2016-2017シーズンのジャパンラグビートップリーグで神戸製鋼コベルコスティーラーズの一員としてプレーしたのを最後に、引退していた元南アフリカ代表のジャック・フーリー(35歳)が、スーパーラグビーから除外されて国際大会新設を計画しているウェスタン・フォース(オーストラリア)に、選手兼ディフェンスコーチとしてのオファーを受け入れて加入することが明らかとなった。

 ワールドカップ3大会出場を含め南ア代表として72キャップを獲得し、かつて世界最強の13番(アウトサイドセンター)と呼ばれたフーリー。現役バリバリだった2011年にパナソニック ワイルドナイツに加入し、2012年から5年間、神戸製鋼に在籍。来日1年目から活躍し、トップリーグのベストフィフティーンに2011年度から4季連続で選出された。

 今回、フォース加入で現役復帰ととらえる報道もあるが、フーリーはそれを必要としておらず、約束できないという。フォース側は世界的ビッグネームのフーリーに数試合出場してほしいと考えているものの、本人は母国・南アのメディアに対し、「エキシビションマッチに何試合か出るだろうが、この契約はコーチングのためのもの。純粋にコーチングの道へ足を踏み入れるため」と語っている。

 日本のサンウルブズも参戦しているスーパーラグビーが2018年大会からチーム数を削減して再編されることになり、成績不振と観客数激減などによる財政的な理由で除外されたフォース。しかし、鉄鉱業の大富豪であるアンドリュー・フォレスト氏が支援して新たな大会の創設を計画し、3月6日、「ワールドシリーズラグビー」(WSR)という名の7試合の招待試合シリーズを今年5月から8月にかけて実施すると発表した。対戦相手は、フィジー代表、トンガ代表、サモア代表、香港代表のほか、テストマッチ期間でスーパーラグビーが一時中断する6月にはレベルズ(オーストラリア)、クルセイダーズ(ニュージーランド)とも試合をおこなう。8月17日の対戦相手は未定だが、現地メディアの『FOX SPORTS』によると、日本のチームになりそうだという。

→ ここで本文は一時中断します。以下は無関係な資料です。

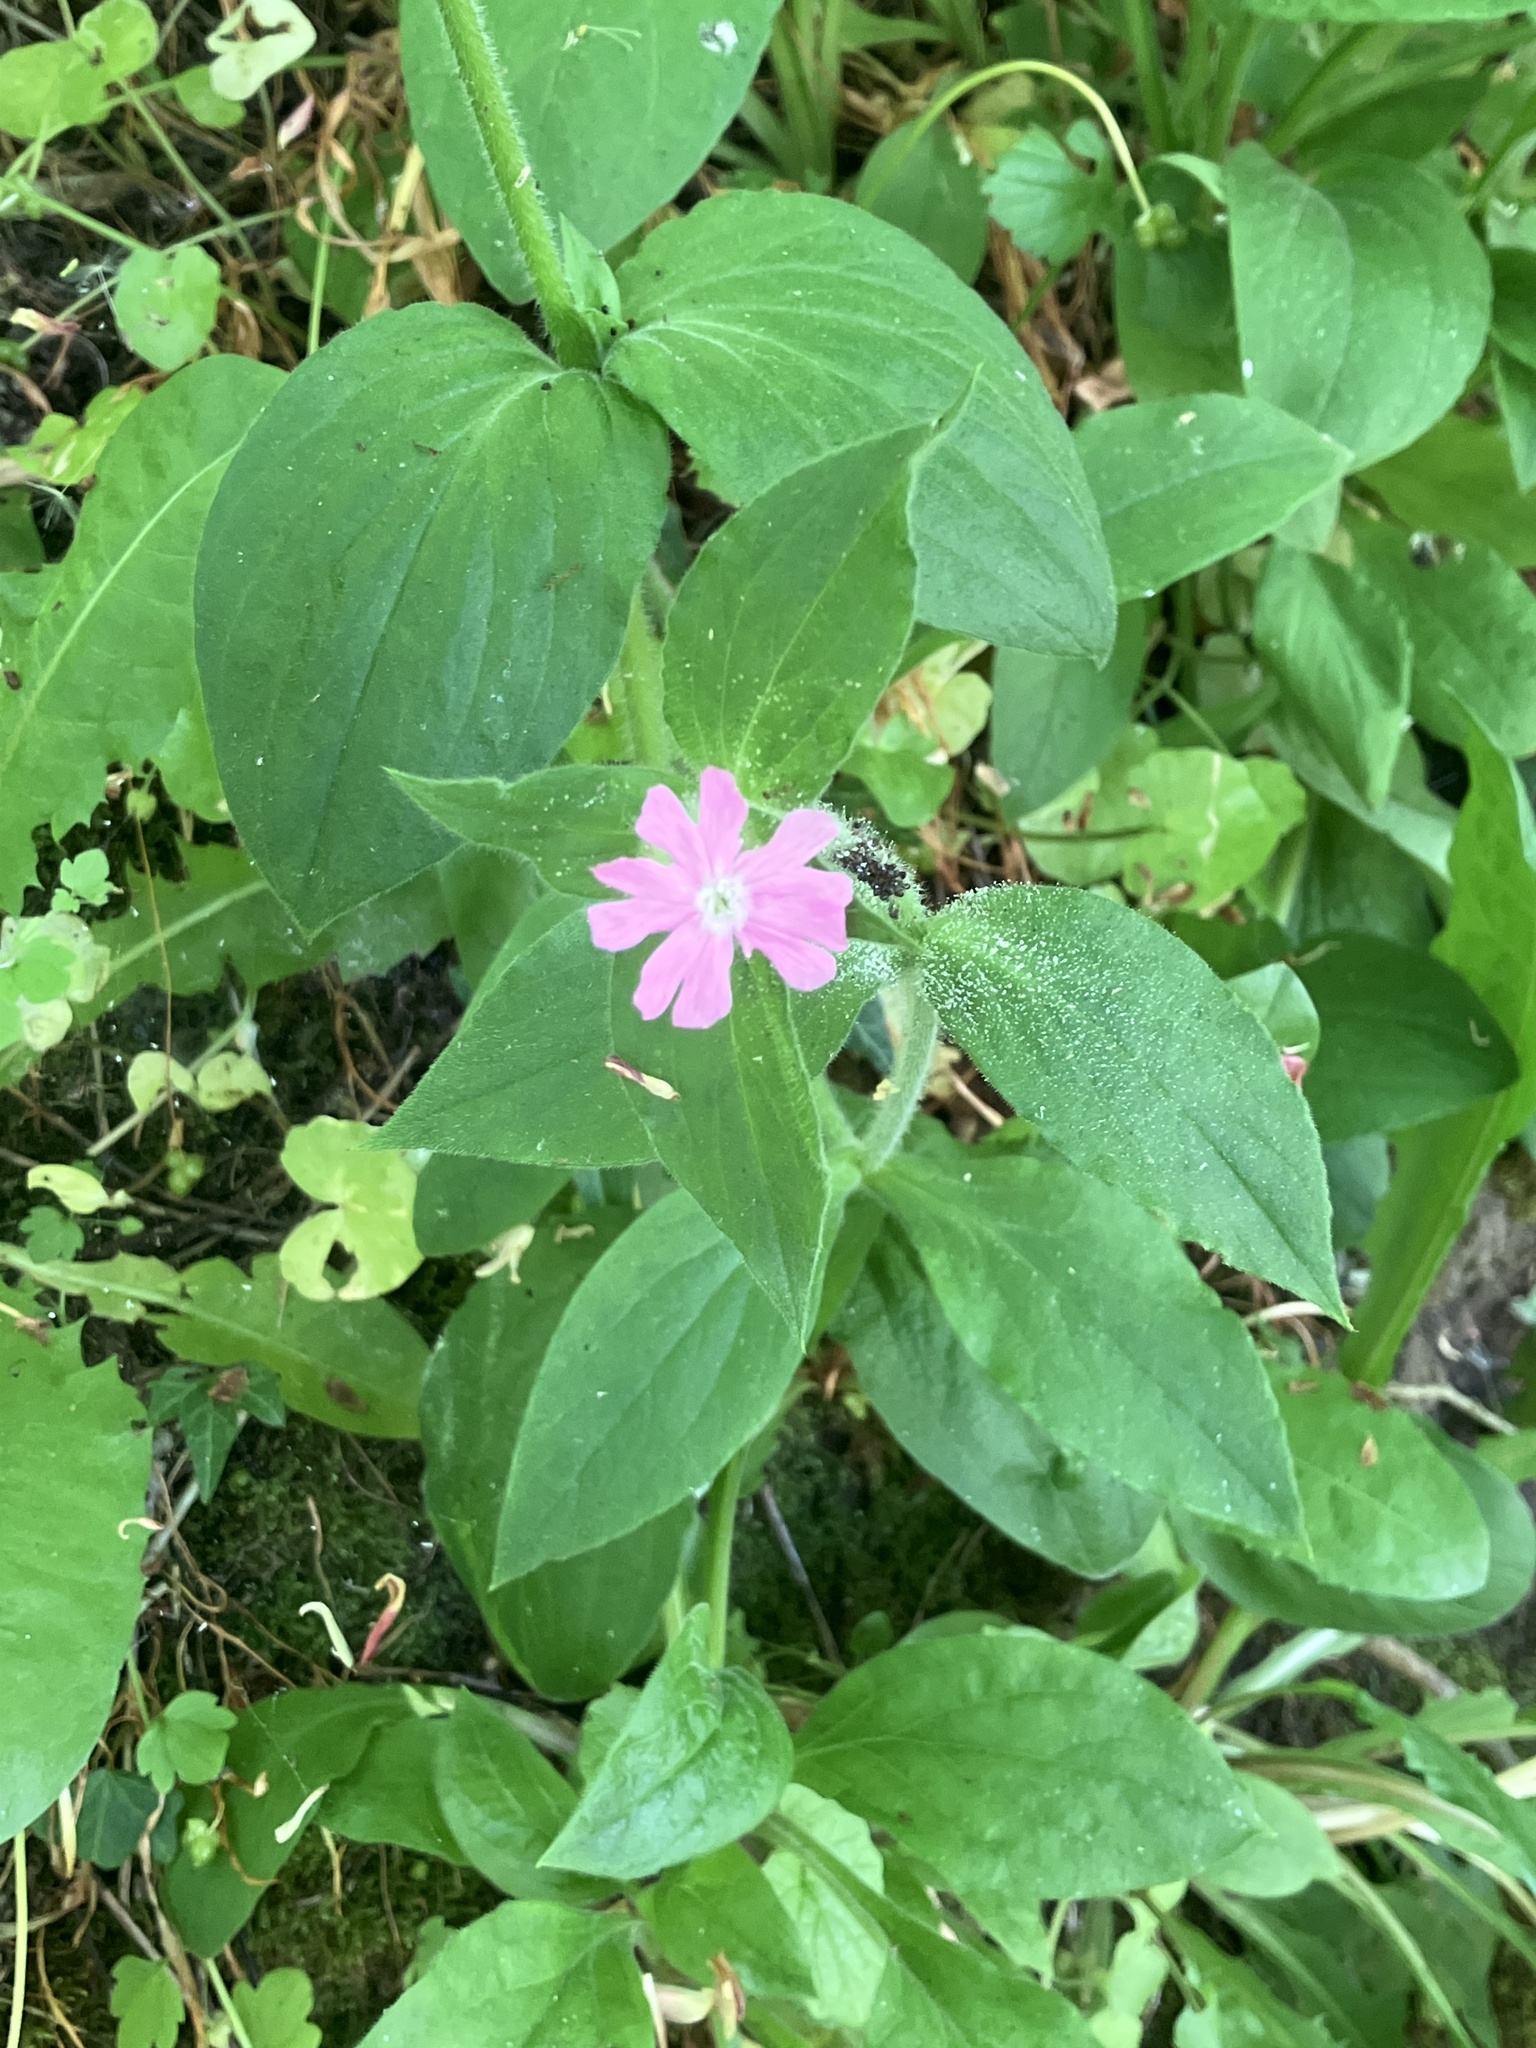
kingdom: Plantae
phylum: Tracheophyta
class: Magnoliopsida
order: Caryophyllales
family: Caryophyllaceae
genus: Silene
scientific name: Silene dioica
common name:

 毎年9月頃から約2か月間にわたっておこなわれるオーストラリアの国内選手権大会(NRC)にはこれまで、フォースの予備軍だったパース・スピリットが参加していたが、今年からフォースが出場することとなり、WSRはその準備も兼ねることになりそうだ。
 創設者であるフォレスト氏の野望は大きく、WSRを発展させて、2019年にはアジア太平洋地域における新たな国際大会をスタートする計画を持っている。

 3月6日にはフォースのスコッド26選手も発表され、コーチ兼任で2年契約を結んだフーリーや、他チームに移籍しなかったオリジナルメンバーのほかに、三菱重工相模原ダイナボアーズでプレーしていた元オーストラリア代表のWTBロドニー・デイヴィス、オーストラリア出身でイタリア代表37キャップを持つLOジョシュ・フーノなども新戦力となった。
 一方で、フーリーとともに加入が噂されていた元南ア代表のアンドリース・ベッカー(2017年度末に神戸製鋼で引退。同チームのアシスタントコーチ就任予定)とライアン・カンコウスキー(2017年度をもってNTTドコモ退団)は入らなかった。